The suicidal airport worker who hijacked a plane and carried loops in the air before crashing, acted alone, the FBI has finally confirmed.
According to a report released Friday, 28-year-old Richard Russell from Seattle seized the plane with 76 seats from Sea-Tac airport on their own and deliberately crashed on August 10 on the island of Ketron.
The FBI assessed the flight's flight recorder and cockpit voice recorder and determined that even in the last minute of the flight, Russell had full control of the aircraft and had plenty of time to recover if he did not want to crash.
The FBI published Friday a report stating that Richard Russell, 28, acted only when he hijacked a plane, lasted an hour's joyride and then collapsed on August 10
The suicidal airport worker hijacked the plane after one of his services with Horizon Air and flew in the air before crashing on the island of Ketron and sending in smoke plumes
Smoke and an orange glow are seen on Ketron Island in Washington state, where the plane eventually crashed
What remains a mystery is why Russell took his own life. He did not make phone calls or made statements about his motive.
Researchers described him as suicidal.
He left and flew around in loops and upside down above Pierce County at 7:33 PM.
He did not have a pilot's license but told an Air Traffic Control agent that he did not need much help when he added: "I've played a number of video games before & # 39;
The FBI determined that he had not had formal flying training, but was familiar with the checklist of actions before an airplane took off and revealed its internet history a search for instructional videos about the flight.
As he took his hour-long joyride, he talked to the air traffic controller, who tried to reason with him for the fatal fiery crash.
Russell introduced himself above with his wife Hannah, with whom he married in 2011. The two had no children
The FBI ruled that Russell had not attended formal flight training but was familiar with the checklist of actions before an airplane took off and revealed its internet history a search for instructional videos about the flight.

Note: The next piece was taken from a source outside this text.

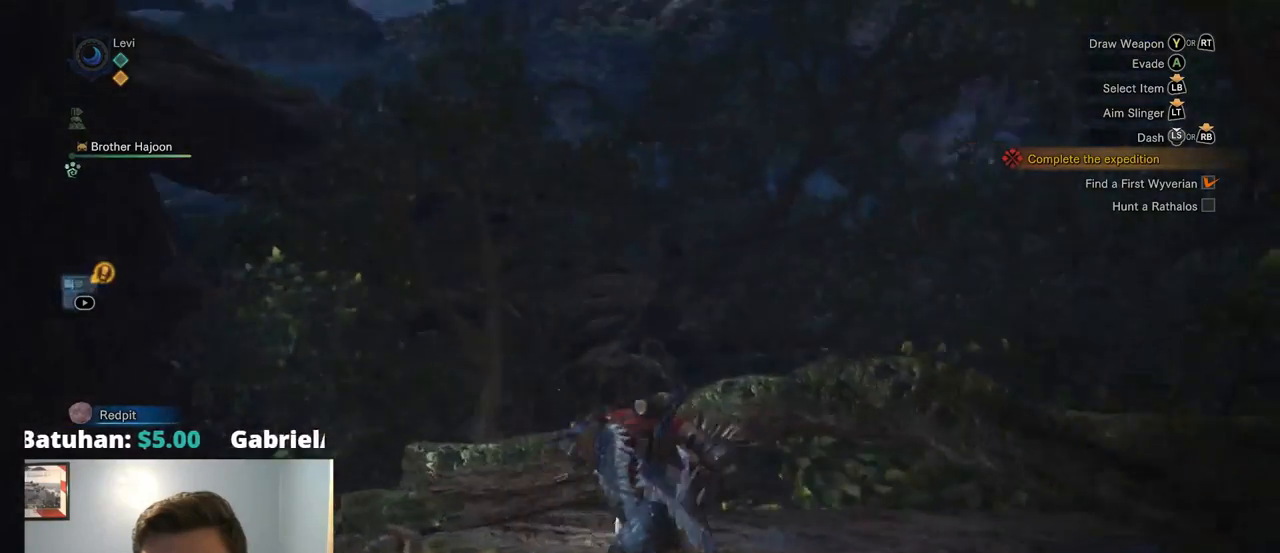
{"buttons": [], "left_stick": "right", "right_stick": "right", "events": [[184, "left_stick", "right"], [450, "right_stick", "up-right"], [500, "right_stick", "right"]]}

& # 39; I have many people who care about me. It will disappoint them to hear that I have done this. I want to apologize to each of them. Just a broken guy, I think a few screws are loose. I have never known it until now, "he said in audio from Air Traffic Control communication.
Russell then said before he crashed: "I think I'm going to try a barrel, and if that goes well, I'll go down and call it a night," & # 39; according to a recording of his conversation with the controller.
Timeline of Russell & # 39; s last day
14.36 hours – Arrived at checkpoint security at Sea-Tac Airport in Seattle
7.19 pm – Climbed on board the plane
7.27pm – Uses a towing vehicle to turn the nose of the place around
7.33 – Russell left and flew in a loop over Pierce County
8.46 – Crushed on the island of Ketron
The FBI will not institute criminal proceedings in the case because Russell acted alone and died in the crash, according to Seattlepi.
They set a timeline from Russell's last day.
He arrived on August 10 for safety reasons at 2.36 pm at the airport where he was an employee and baggage handler of Horizon Air.
He climbed aboard the plane at 19.19 and used a towing vehicle to turn the aircraft's nose at 7.27 o'clock. He left at 7.33 am and crashed about one hour later at 8.46 pm.
The aircraft was a Bombardier Q400, a turboprop with seating for 76 people, owned by Horizon Air, part of Alaska Airlines. It was parked earlier in the day in a cargo and maintenance area for the night after arriving from Victoria, British Columbia.
He had worked at Horizon Air for 3 1/2 years.